Un murmure distinct, assez semblable à une respiration comprimée avec effort, arriva de l'alcôve, et la jeune femme tressaillit; elle se retourna vivement et regarda partout.

C'était une erreur d'imagination, sans doute causée par le souvenir de l'ombre fantastique du jardin.

Lucrèce marcha vers le lit, avec une terreur vague dont elle ne se rendait pas compte, et, si la honte d'avouer une peur enfantine ne l'eût pas retenue, elle aurait rappelé Tullie sur-le-champ.

Comme elle luttait avec cette indécision, les plis d'un des rideaux amassés autour d'un pilier parurent s'agiter du tapis au plafond.

Lucrèce ouvrit des yeux démesurés, et sentit brûler la racine de ses cheveux.
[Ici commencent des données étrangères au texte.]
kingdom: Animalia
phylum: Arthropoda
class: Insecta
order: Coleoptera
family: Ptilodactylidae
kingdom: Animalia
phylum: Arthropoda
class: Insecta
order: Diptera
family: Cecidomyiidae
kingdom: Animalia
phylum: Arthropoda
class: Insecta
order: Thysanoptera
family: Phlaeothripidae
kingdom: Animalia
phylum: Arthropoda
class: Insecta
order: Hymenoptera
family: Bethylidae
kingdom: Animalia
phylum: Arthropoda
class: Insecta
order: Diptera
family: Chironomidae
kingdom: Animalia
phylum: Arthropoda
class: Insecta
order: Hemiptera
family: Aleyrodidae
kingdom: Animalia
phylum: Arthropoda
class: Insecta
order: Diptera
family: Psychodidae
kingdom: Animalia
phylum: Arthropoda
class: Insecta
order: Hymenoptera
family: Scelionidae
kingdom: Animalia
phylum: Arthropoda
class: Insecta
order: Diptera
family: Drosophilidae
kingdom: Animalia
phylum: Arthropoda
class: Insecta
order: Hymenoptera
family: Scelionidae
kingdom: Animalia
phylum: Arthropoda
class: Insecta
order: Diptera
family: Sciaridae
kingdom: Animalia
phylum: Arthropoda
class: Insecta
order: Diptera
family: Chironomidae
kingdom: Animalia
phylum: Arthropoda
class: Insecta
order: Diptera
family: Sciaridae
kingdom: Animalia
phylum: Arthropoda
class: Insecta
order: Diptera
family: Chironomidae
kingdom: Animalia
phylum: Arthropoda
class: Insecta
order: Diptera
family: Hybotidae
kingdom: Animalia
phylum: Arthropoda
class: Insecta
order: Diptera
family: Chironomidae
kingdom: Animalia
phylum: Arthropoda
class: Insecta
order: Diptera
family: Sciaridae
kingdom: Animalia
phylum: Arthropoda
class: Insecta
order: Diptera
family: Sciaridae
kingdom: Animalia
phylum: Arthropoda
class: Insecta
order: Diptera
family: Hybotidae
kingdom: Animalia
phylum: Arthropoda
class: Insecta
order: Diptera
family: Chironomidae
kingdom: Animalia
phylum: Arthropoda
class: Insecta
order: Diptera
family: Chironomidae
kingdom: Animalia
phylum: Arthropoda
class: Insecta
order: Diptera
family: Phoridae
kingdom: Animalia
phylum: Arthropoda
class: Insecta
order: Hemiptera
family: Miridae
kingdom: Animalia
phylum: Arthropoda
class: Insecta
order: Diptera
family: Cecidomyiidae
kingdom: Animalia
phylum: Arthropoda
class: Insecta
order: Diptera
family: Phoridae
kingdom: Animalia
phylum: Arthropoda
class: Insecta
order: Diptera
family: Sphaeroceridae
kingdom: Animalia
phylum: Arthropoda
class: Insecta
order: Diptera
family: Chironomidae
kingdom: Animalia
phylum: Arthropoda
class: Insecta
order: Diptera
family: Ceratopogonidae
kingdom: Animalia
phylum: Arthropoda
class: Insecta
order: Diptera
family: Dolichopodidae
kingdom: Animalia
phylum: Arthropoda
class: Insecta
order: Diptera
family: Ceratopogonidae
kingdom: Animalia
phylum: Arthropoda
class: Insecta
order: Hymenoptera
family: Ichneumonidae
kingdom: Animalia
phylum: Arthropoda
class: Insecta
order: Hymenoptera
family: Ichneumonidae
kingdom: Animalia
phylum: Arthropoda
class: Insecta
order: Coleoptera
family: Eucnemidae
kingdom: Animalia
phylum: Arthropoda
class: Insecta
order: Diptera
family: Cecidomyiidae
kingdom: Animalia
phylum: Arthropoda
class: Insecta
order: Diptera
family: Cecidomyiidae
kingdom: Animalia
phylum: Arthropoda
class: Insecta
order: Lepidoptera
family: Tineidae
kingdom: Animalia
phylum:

Au même instant, deux plis du rideau se séparèrent, et une tête horrible apparut, comme une fleur de l'enfer, subitement éclose sur le lit des Euménides, au souffle du démon.

La jeune femme, nue et frissonnante chercha un cri de détresse au fond de sa poitrine, mais sa langue se dessécha; elle voulut fuir, mais ses yeux se paralysèrent; une tempête de sang éclata dans son front; ses bras se raidirent en essayant une défense impossible; la vie s'éteignit au fond de son cœur; elle tomba, comme tomba la plus belle des statues, dans un temple livré à la dévastation.

* * * * *

Sept heures sonnaient à l'horloge du Cadran-Bleu, lorsque Tullie ouvrit sa fenêtre pour consulter les progrès du jour.